◆ **What you should do**: What is needed is a faithful transcription of all the data below, pictures excluded.

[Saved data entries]

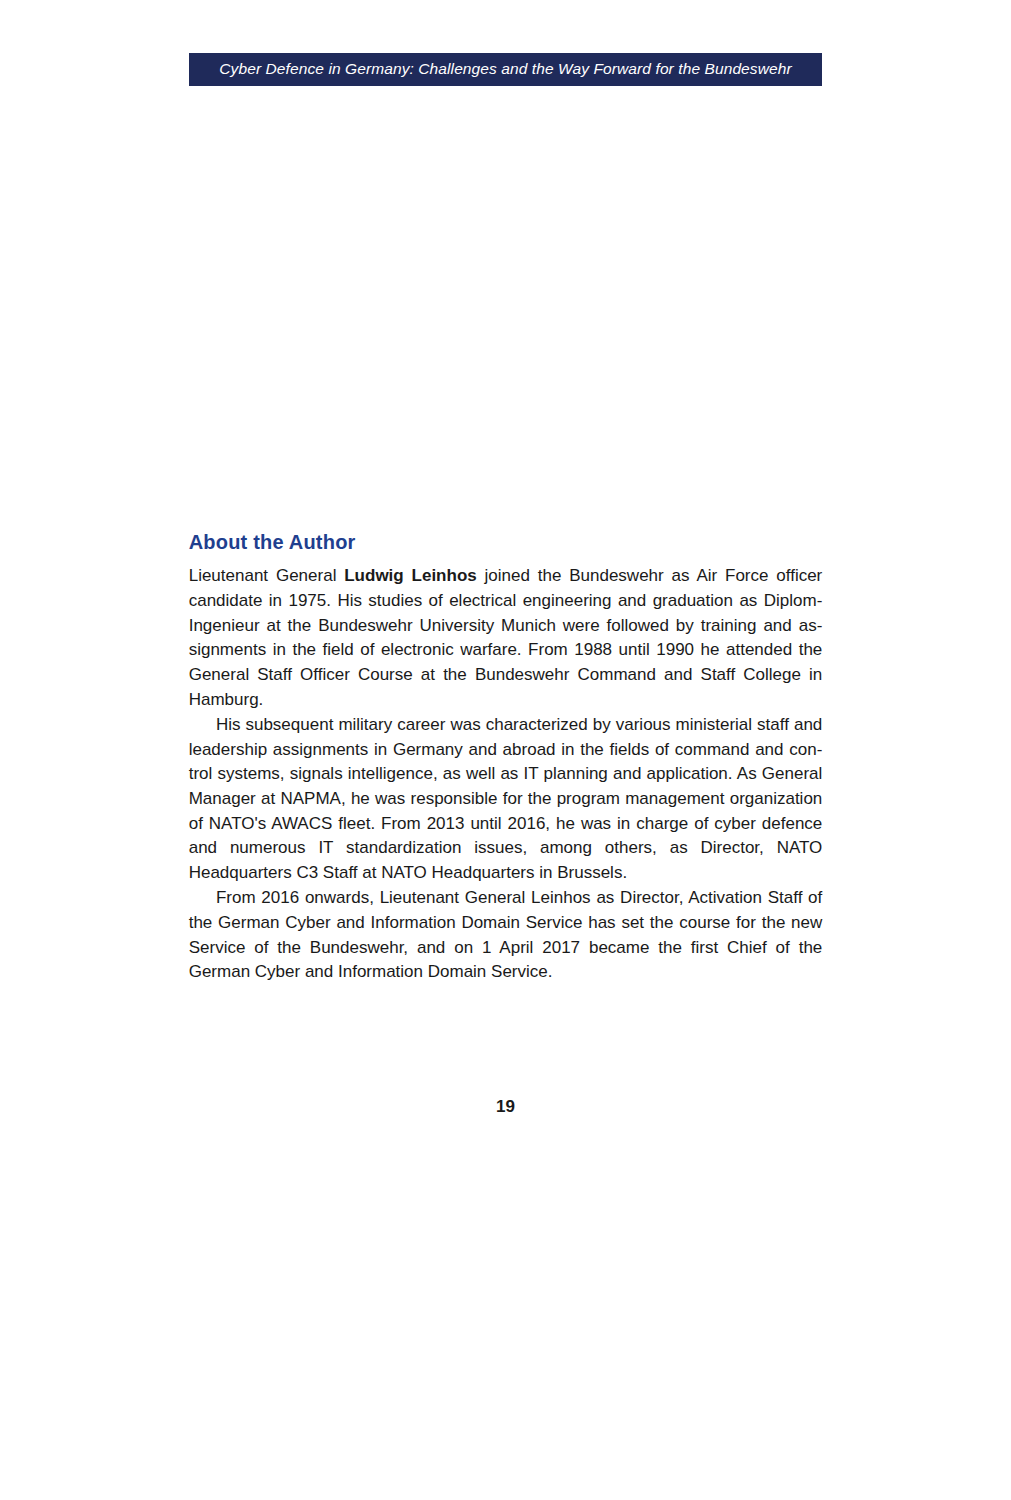Cyber Defence in Germany: Challenges and the Way Forward for the Bundeswehr
About the Author
Lieutenant General Ludwig Leinhos joined the Bundeswehr as Air Force officer candidate in 1975. His studies of electrical engineering and graduation as Diplom-Ingenieur at the Bundeswehr University Munich were followed by training and assignments in the field of electronic warfare. From 1988 until 1990 he attended the General Staff Officer Course at the Bundeswehr Command and Staff College in Hamburg.
His subsequent military career was characterized by various ministerial staff and leadership assignments in Germany and abroad in the fields of command and control systems, signals intelligence, as well as IT planning and application. As General Manager at NAPMA, he was responsible for the program management organization of NATO's AWACS fleet. From 2013 until 2016, he was in charge of cyber defence and numerous IT standardization issues, among others, as Director, NATO Headquarters C3 Staff at NATO Headquarters in Brussels.
From 2016 onwards, Lieutenant General Leinhos as Director, Activation Staff of the German Cyber and Information Domain Service has set the course for the new Service of the Bundeswehr, and on 1 April 2017 became the first Chief of the German Cyber and Information Domain Service.
19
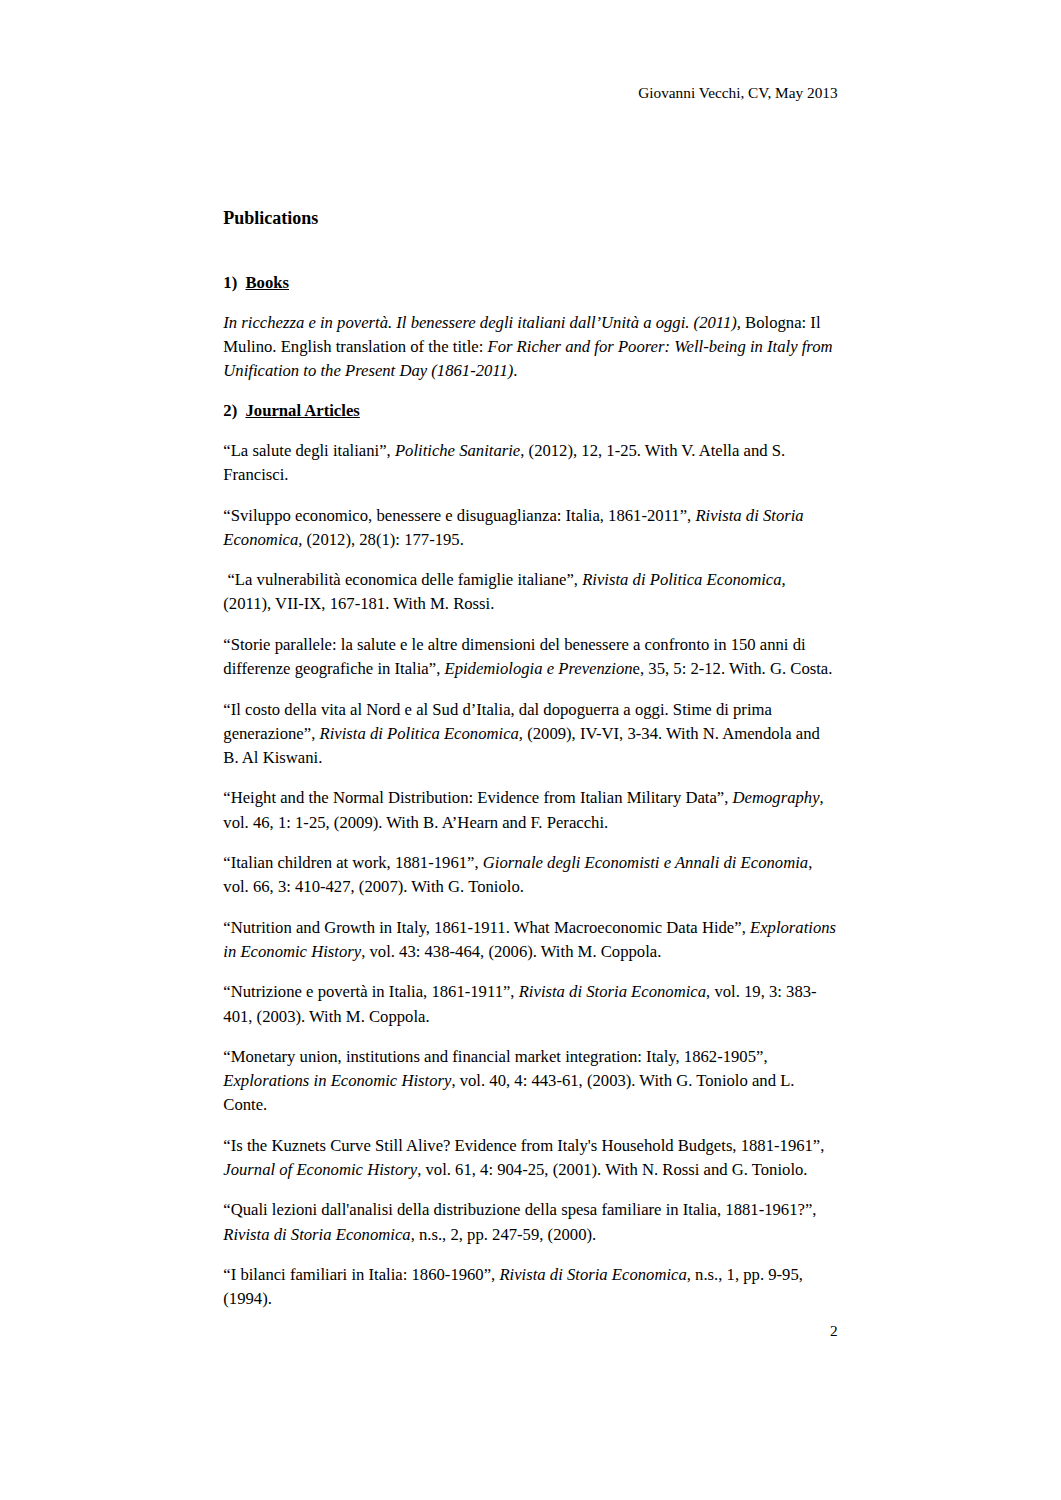Giovanni Vecchi, CV, May 2013
Publications
1) Books
In ricchezza e in povertà. Il benessere degli italiani dall’Unità a oggi. (2011), Bologna: Il Mulino. English translation of the title: For Richer and for Poorer: Well-being in Italy from Unification to the Present Day (1861-2011).
2) Journal Articles
“La salute degli italiani”, Politiche Sanitarie, (2012), 12, 1-25. With V. Atella and S. Francisci.
“Sviluppo economico, benessere e disuguaglianza: Italia, 1861-2011”, Rivista di Storia Economica, (2012), 28(1): 177-195.
“La vulnerabilità economica delle famiglie italiane”, Rivista di Politica Economica, (2011), VII-IX, 167-181. With M. Rossi.
“Storie parallele: la salute e le altre dimensioni del benessere a confronto in 150 anni di differenze geografiche in Italia”, Epidemiologia e Prevenzione, 35, 5: 2-12. With. G. Costa.
“Il costo della vita al Nord e al Sud d’Italia, dal dopoguerra a oggi. Stime di prima generazione”, Rivista di Politica Economica, (2009), IV-VI, 3-34. With N. Amendola and B. Al Kiswani.
“Height and the Normal Distribution: Evidence from Italian Military Data”, Demography, vol. 46, 1: 1-25, (2009). With B. A’Hearn and F. Peracchi.
“Italian children at work, 1881-1961”, Giornale degli Economisti e Annali di Economia, vol. 66, 3: 410-427, (2007). With G. Toniolo.
“Nutrition and Growth in Italy, 1861-1911. What Macroeconomic Data Hide”, Explorations in Economic History, vol. 43: 438-464, (2006). With M. Coppola.
“Nutrizione e povertà in Italia, 1861-1911”, Rivista di Storia Economica, vol. 19, 3: 383-401, (2003). With M. Coppola.
“Monetary union, institutions and financial market integration: Italy, 1862-1905”, Explorations in Economic History, vol. 40, 4: 443-61, (2003). With G. Toniolo and L. Conte.
“Is the Kuznets Curve Still Alive? Evidence from Italy's Household Budgets, 1881-1961”, Journal of Economic History, vol. 61, 4: 904-25, (2001). With N. Rossi and G. Toniolo.
“Quali lezioni dall'analisi della distribuzione della spesa familiare in Italia, 1881-1961?”, Rivista di Storia Economica, n.s., 2, pp. 247-59, (2000).
“I bilanci familiari in Italia: 1860-1960”, Rivista di Storia Economica, n.s., 1, pp. 9-95, (1994).
2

◆ **Answer box**:
Cyber Defence in Germany: Challenges and the Way Forward for the Bundeswehr
About the Author
Lieutenant General Ludwig Leinhos joined the Bundeswehr as Air Force officer candidate in 1975. His studies of electrical engineering and graduation as Diplom-Ingenieur at the Bundeswehr University Munich were followed by training and assignments in the field of electronic warfare. From 1988 until 1990 he attended the General Staff Officer Course at the Bundeswehr Command and Staff College in Hamburg.
His subsequent military career was characterized by various ministerial staff and leadership assignments in Germany and abroad in the fields of command and control systems, signals intelligence, as well as IT planning and application. As General Manager at NAPMA, he was responsible for the program management organization of NATO's AWACS fleet. From 2013 until 2016, he was in charge of cyber defence and numerous IT standardization issues, among others, as Director, NATO Headquarters C3 Staff at NATO Headquarters in Brussels.
From 2016 onwards, Lieutenant General Leinhos as Director, Activation Staff of the German Cyber and Information Domain Service has set the course for the new Service of the Bundeswehr, and on 1 April 2017 became the first Chief of the German Cyber and Information Domain Service.
19
Giovanni Vecchi, CV, May 2013
Publications
1) Books
In ricchezza e in povertà. Il benessere degli italiani dall’Unità a oggi. (2011), Bologna: Il Mulino. English translation of the title: For Richer and for Poorer: Well-being in Italy from Unification to the Present Day (1861-2011).
2) Journal Articles
“La salute degli italiani”, Politiche Sanitarie, (2012), 12, 1-25. With V. Atella and S. Francisci.
“Sviluppo economico, benessere e disuguaglianza: Italia, 1861-2011”, Rivista di Storia Economica, (2012), 28(1): 177-195.
“La vulnerabilità economica delle famiglie italiane”, Rivista di Politica Economica, (2011), VII-IX, 167-181. With M. Rossi.
“Storie parallele: la salute e le altre dimensioni del benessere a confronto in 150 anni di differenze geografiche in Italia”, Epidemiologia e Prevenzione, 35, 5: 2-12. With. G. Costa.
“Il costo della vita al Nord e al Sud d’Italia, dal dopoguerra a oggi. Stime di prima generazione”, Rivista di Politica Economica, (2009), IV-VI, 3-34. With N. Amendola and B. Al Kiswani.
“Height and the Normal Distribution: Evidence from Italian Military Data”, Demography, vol. 46, 1: 1-25, (2009). With B. A’Hearn and F. Peracchi.
“Italian children at work, 1881-1961”, Giornale degli Economisti e Annali di Economia, vol. 66, 3: 410-427, (2007). With G. Toniolo.
“Nutrition and Growth in Italy, 1861-1911. What Macroeconomic Data Hide”, Explorations in Economic History, vol. 43: 438-464, (2006). With M. Coppola.
“Nutrizione e povertà in Italia, 1861-1911”, Rivista di Storia Economica, vol. 19, 3: 383-401, (2003). With M. Coppola.
“Monetary union, institutions and financial market integration: Italy, 1862-1905”, Explorations in Economic History, vol. 40, 4: 443-61, (2003). With G. Toniolo and L. Conte.
“Is the Kuznets Curve Still Alive? Evidence from Italy's Household Budgets, 1881-1961”, Journal of Economic History, vol. 61, 4: 904-25, (2001). With N. Rossi and G. Toniolo.
“Quali lezioni dall'analisi della distribuzione della spesa familiare in Italia, 1881-1961?”, Rivista di Storia Economica, n.s., 2, pp. 247-59, (2000).
“I bilanci familiari in Italia: 1860-1960”, Rivista di Storia Economica, n.s., 1, pp. 9-95, (1994).
2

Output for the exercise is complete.